Who Betrayed Dune’s Duke Leto?

A FiveThirtyEight Riddler puzzle.

October 22, 2021

Riddler Express

Duke Leto Atreides knows for a fact that there are not one, but two traitors within his royal household. The suspects are Lady Jessica, Dr. Wellington Yueh, Gurney Halleck and Duncan Idaho. Leto’s advisor, Thufir Hawat, will assist him in questioning the four suspects. Anyone who is a traitor will tell a lie, while anyone who is not a traitor will tell the truth.

Upon interrogation, Jessica says that she is not the traitor, while Wellington similarly says that he is not the traitor. Gurney says that Jessica or Wellington is a traitor. Finally, Duncan says that Jessica or Gurney is a traitor. (Thufir, being the logician that he is, notes that when someone says thing A is true or thing B is true, both A and B can technically be true.)

After playing back the interrogations in his mind, Thufir is ready to report the name of one of the traitors to the duke.
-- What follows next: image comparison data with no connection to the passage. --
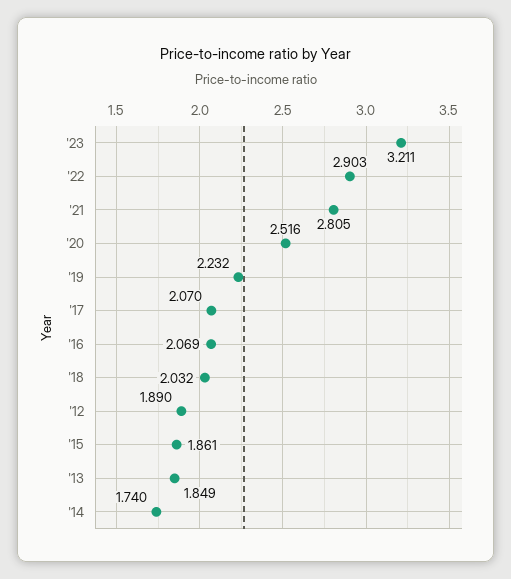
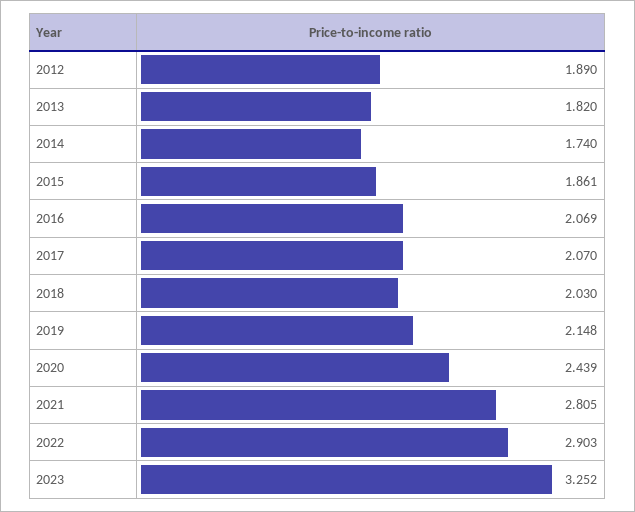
  {
-   "'23": 3.211,
+   "'23": 3.252,
    "'22": 2.903,
    "'21": 2.805,
-   "'20": 2.516,
+   "'20": 2.439,
-   "'19": 2.232,
+   "'19": 2.148,
    "'17": 2.07,
    "'16": 2.069,
-   "'18": 2.032,
+   "'18": 2.03,
    "'12": 1.89,
    "'15": 1.861,
-   "'13": 1.849,
+   "'13": 1.82,
    "'14": 1.74
  }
Whose name does he report?

Computational Solution

Let \(j, w, g, d\) be the boolean variables indicating whether or not Jessica, Wellington, Gurney and Duncan are traitors or not. The statements made by them and the fact that there are \(\textbf{two}\) traitors reduce to the following set of logical propositions:

  1. If \(g \implies \neg (j \vee w)\)
  2. If \(\neg g \implies (j \vee w)\)
  3. If \(d \implies \neg (j \vee g)\)
  4. If \(\neg d \implies (j \vee g)\)
  5. \((j \wedge w) \vee (j \wedge g) \vee (j \wedge d) \vee (w \wedge g) \vee (w \wedge d) \vee (g \wedge d)\)
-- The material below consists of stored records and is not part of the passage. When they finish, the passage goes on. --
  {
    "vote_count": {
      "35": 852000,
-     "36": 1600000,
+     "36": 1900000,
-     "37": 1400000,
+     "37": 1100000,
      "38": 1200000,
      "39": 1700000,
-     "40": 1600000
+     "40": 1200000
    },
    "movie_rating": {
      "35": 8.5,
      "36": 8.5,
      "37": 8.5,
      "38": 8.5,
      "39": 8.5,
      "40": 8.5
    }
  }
Here is the Python code in Z3 to check if the propositions above can be satisfied:

from z3 import *
j = Bool('j')
w = Bool('w')
g = Bool('g')
d = Bool('d')
s = Solver()

s.add(Or([And(j,w), And(j,g), And(j,d), And(w,g), And(w,d), And(g,d)]))

while s.check() == sat:
    m = s.model()
    s.add(Or(j != m[j], g != m[g], w != m[w], d != m[d])) 

We see that there are two cases where the propositions above are satisfied:

[g = False, j = True, w = True, d = False]
[w = True, g = False, j = False, d = True]

In both the cases, Wellington is one of the traitors, which means that Thufir reported \(\textbf{Wellington}\) as one of the traitors to the Duke.

Riddler Classic

Suppose you have an equilateral triangle. You pick three random points, one along each of its three edges, uniformly along the length of each edge — that is, each point along each edge has the same probability of being selected.

With those three randomly selected points, you can form a new triangle inside the original one. What is the probability that the center of the larger triangle also lies inside the smaller one?

Computational Solution

The logic for determining if a point is inside or outside a given triangle is described here.

The Python code for implementing the above logic is given below:

import numpy as np
from math import sqrt
from random import random

triangle = [np.array([-.5,-sqrt(3)/6]), 
            np.array([0, sqrt(3)/3])]
center = np.array([0,0])

def exp_percent_center_inside(triangle, center, runs = 100000):
    det = np.cross
    for _ in range(runs):
        [A, B, C], v = triangle, center
        D, E, F = A + random()*(B - A), B + random()*(C - B), C + random()*(A - C)
        v0, v1, v2 = D,  E - D, F - D
        a = (det(v, v2) - det(v0, v2))/det(v1, v2)
        b = -((det(v, v1) - det(v0, v1))/det(v1, v2))
        if a > 0 and b > 0 and a + b < 1:
            c += 1
    return c/runs

print(exp_percent_center_inside(triangle, center))

From the simulation, we see that the probability the center of the equilateral triangle lies inside the smaller random triangle is \(\textbf{0.46}\).